%%

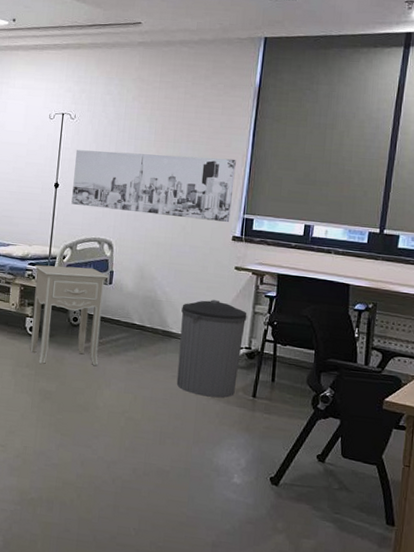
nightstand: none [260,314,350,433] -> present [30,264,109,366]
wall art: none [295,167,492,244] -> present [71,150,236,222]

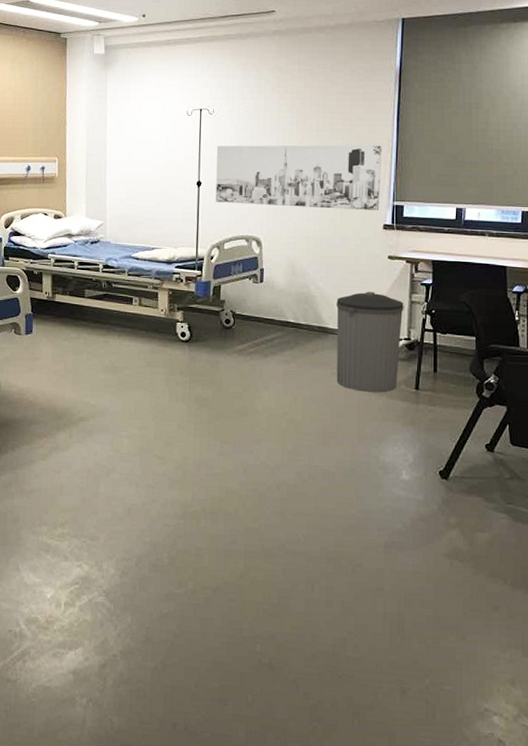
nightstand: present [30,264,109,366] -> none [182,266,259,370]

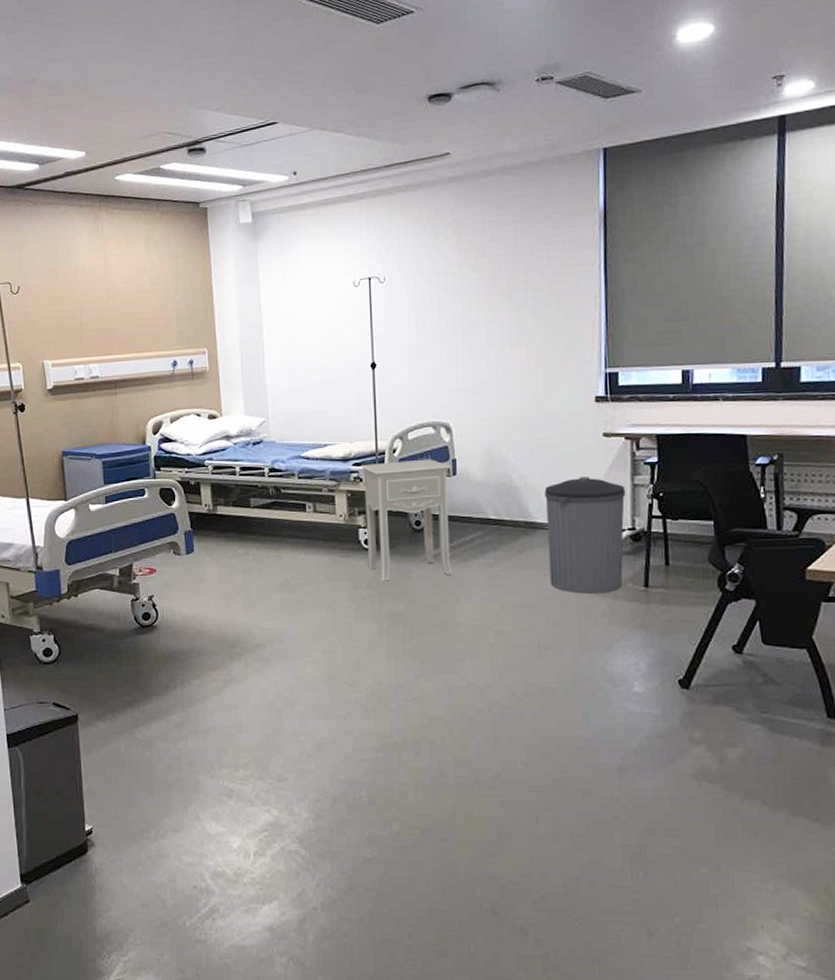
nightstand: none [182,266,259,370] -> present [360,459,452,581]
wall art: present [215,145,382,210] -> none [391,303,590,386]

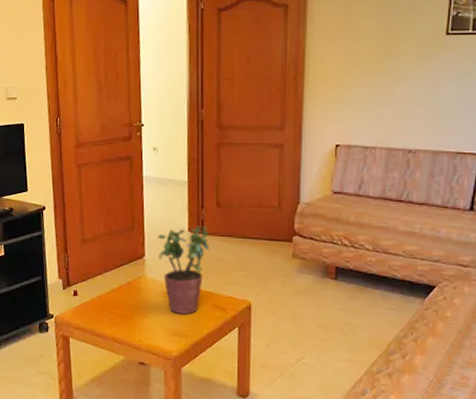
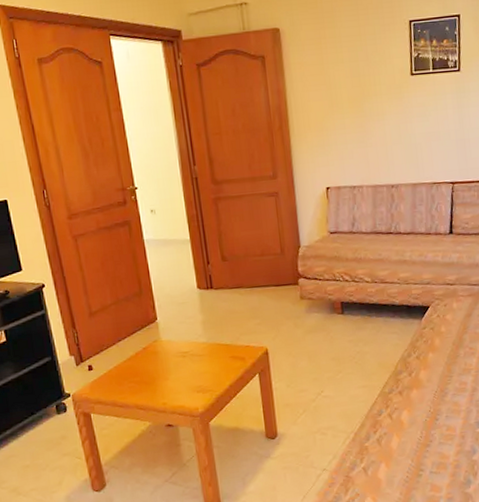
potted plant: present [158,225,209,315] -> none [168,281,220,371]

%%

_To do_
Only a number should be given in reply: how many lines in the entries above hold "wall".

_Task response_
2